Inevitably, the subject of the coronavirus crisis came up. What does it mean to create and experience art in this situation? Matt provided an insightful answer:
In the fifties – it might have even been in the sixties, don’t quote me on the date – a German philosopher and media theoretician, Theodore Adorno, wrote an essay in which he asked, how do you make art after Auschwitz? Like, what is the role of art in a world where something as horrible as the Holocaust could happen? And how do you as an artist deal with that, and still see beauty and joy and the sublime and all these different things, when our understanding of what’s possible in the world is so fundamentally changed and so terrifying.
And I think there are a number of similar questions that we can be asking ourselves right now. Before this outbreak, the big question on a lot of people’s minds was a similar one, which is how do you make art in the Anthropocene? If we’re witnessing a period of massive global scale change and devastation like this slow train wreck, what is the role of art and how do you continue to make art in the face of such a massive and often depressing and serious thing? And I think like the pandemic that we’re currently trying to figure out raises a similar kind of question again, what is the point of art and how do you make it and what do you make it about when our understanding of what’s possible in the world has fundamentally changed?
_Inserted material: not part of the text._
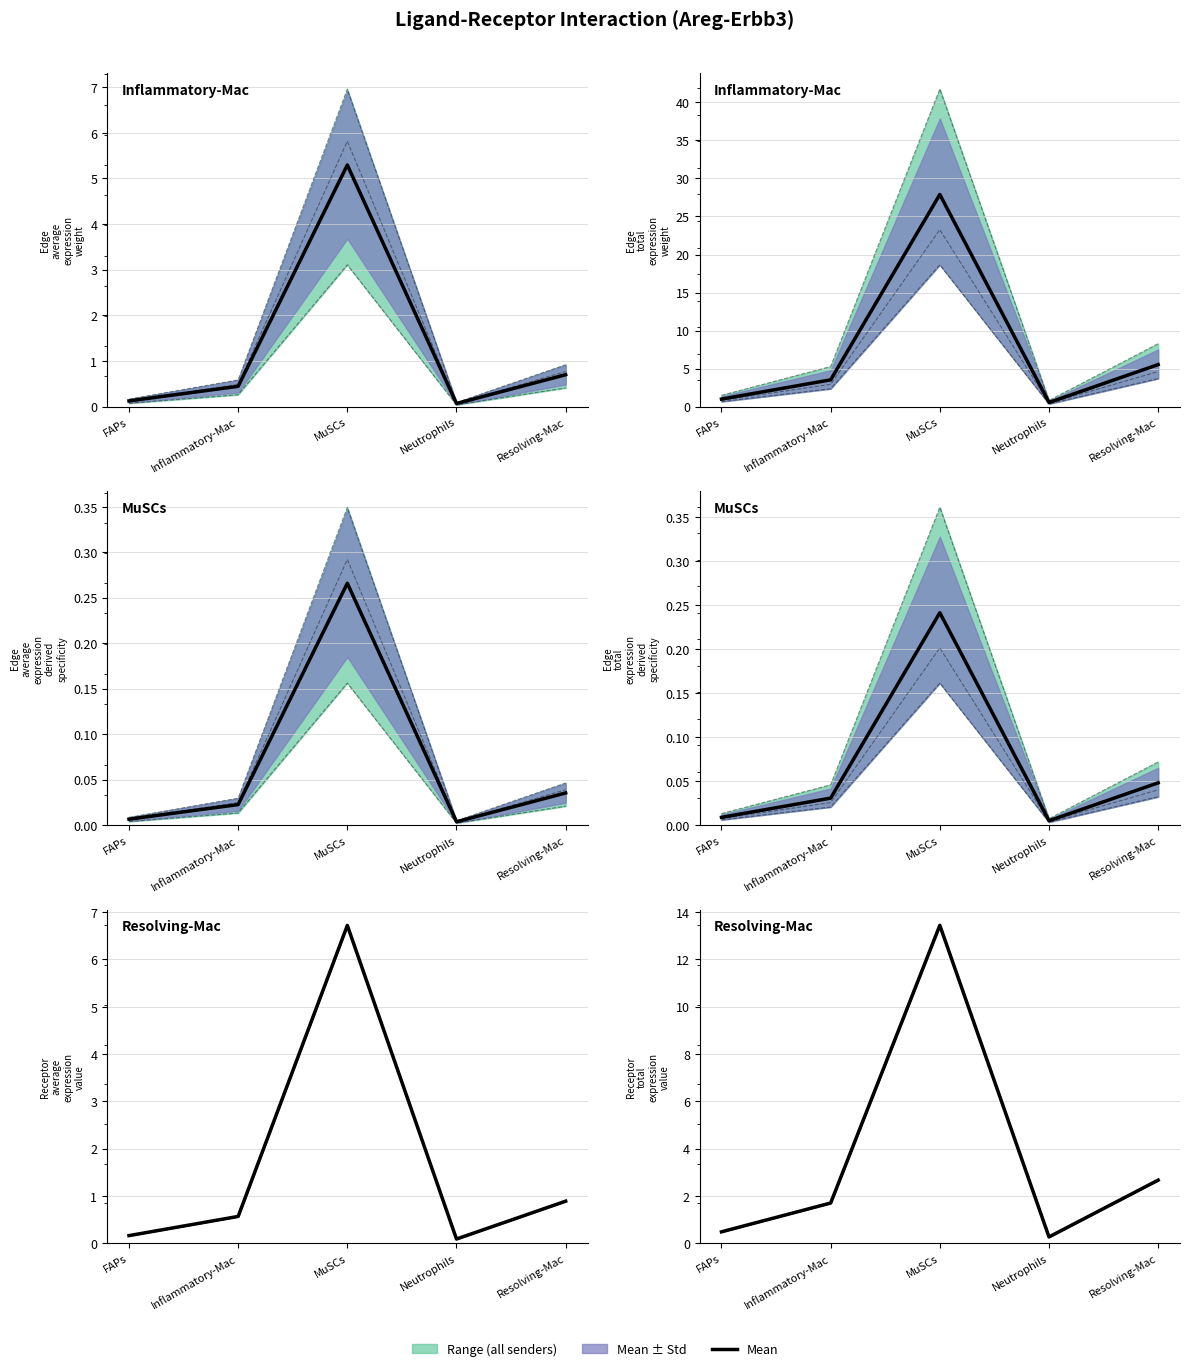

Is this an area chart (filled region under the line)?

No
When there’s a new thing, a new object exists that didn’t really exist before. There’s a school of philosophy called New Materialism and a kind of well-known New Materialist, Jane Bennett, talks about these things as what she calls assemblages. And an assemblage is like a network of heterogeneous actors that all have different kinds of agency. And, looking at the pandemic through the lens of Bennett’s idea of an assemblage, you can start to see the agency of the virus as a political actor, as an economic actor, as a social and cultural actor. And for me anyway, that’s where as an artist, my interest in it lies, and where I think I can kind of grapple with our current situation is not saying, “Okay, well what do we do when we’re all locked in our homes,” but saying, “What are the fundamental changes in the world that we can observe? What are the things we want to try to say or express about them or understand through making things?” And then, “What kinds of things can I make that help with that understanding or are cathartic or express an affect or give people something that I think they want or need given the kind of drastic changes that this is affecting on all of our systems?”
I greatly enjoyed our conversation. I hope you find value in it, too.